Available records:
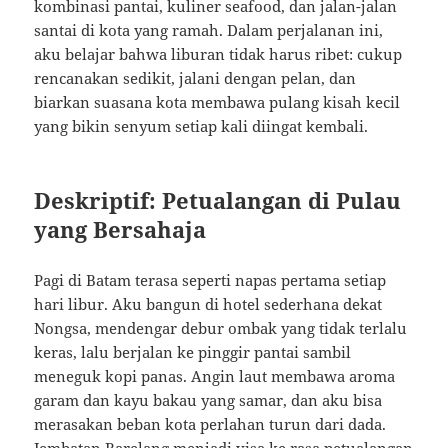
kombinasi pantai, kuliner seafood, dan jalan-jalan
santai di kota yang ramah. Dalam perjalanan ini,
aku belajar bahwa liburan tidak harus ribet: cukup
rencanakan sedikit, jalani dengan pelan, dan
biarkan suasana kota membawa pulang kisah kecil
yang bikin senyum setiap kali diingat kembali.
Deskriptif: Petualangan di Pulau
yang Bersahaja
Pagi di Batam terasa seperti napas pertama setiap
hari libur. Aku bangun di hotel sederhana dekat
Nongsa, mendengar debur ombak yang tidak terlalu
keras, lalu berjalan ke pinggir pantai sambil
meneguk kopi panas. Angin laut membawa aroma
garam dan kayu bakau yang samar, dan aku bisa
merasakan beban kota perlahan turun dari dada.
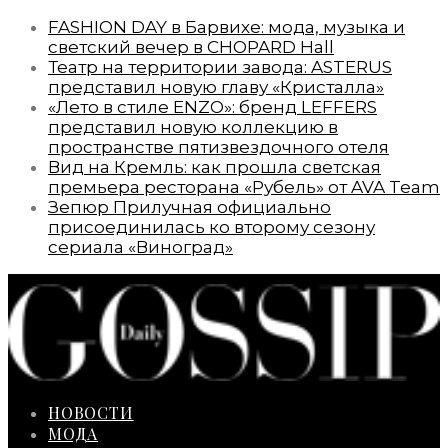
FASHION DAY в Барвихе: мода, музыка и
светский вечер в CHOPARD Hall
Театр на территории завода: ASTERUS
представил новую главу «Кристалла»
«Лето в стиле ENZO»: бренд LEFFERS
представил новую коллекцию в
пространстве пятизвездочного отеля
Вид на Кремль: как прошла светская
премьера ресторана «Рубель» от AVA Team
Зепюр Прилучная официально
присоединилась ко второму сезону
сериала «Виноград»
НОВОСТИ
МОДА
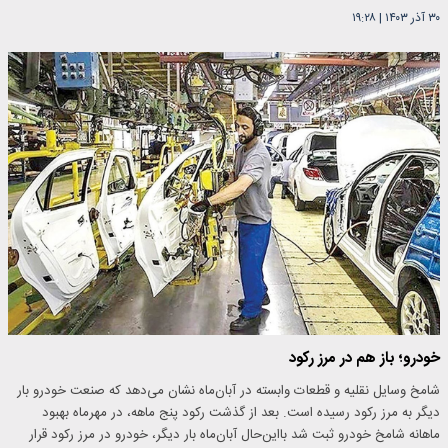
۳۰ آذر ۱۴۰۳
|
۱۹:۲۸
خودرو؛ باز هم در مرز رکود
شامخ وسایل نقلیه و قطعات وابسته‌ در آبان‌ماه نشان می‌دهد که صنعت خودرو بار
دیگر به مرز رکود رسیده است. بعد از گذشت رکود پنج ماهه، در مهرماه بهبود
ماهانه شامخ خودرو ثبت شد با‌این‌حال آبان‌ماه بار دیگر، خودرو در مرز رکود قرار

Aim of the task:
Take from the listing above each line that contains the string "آبان".

Solution for this task:
شامخ وسایل نقلیه و قطعات وابسته‌ در آبان‌ماه نشان می‌دهد که صنعت خودرو بار
ماهانه شامخ خودرو ثبت شد با‌این‌حال آبان‌ماه بار دیگر، خودرو در مرز رکود قرار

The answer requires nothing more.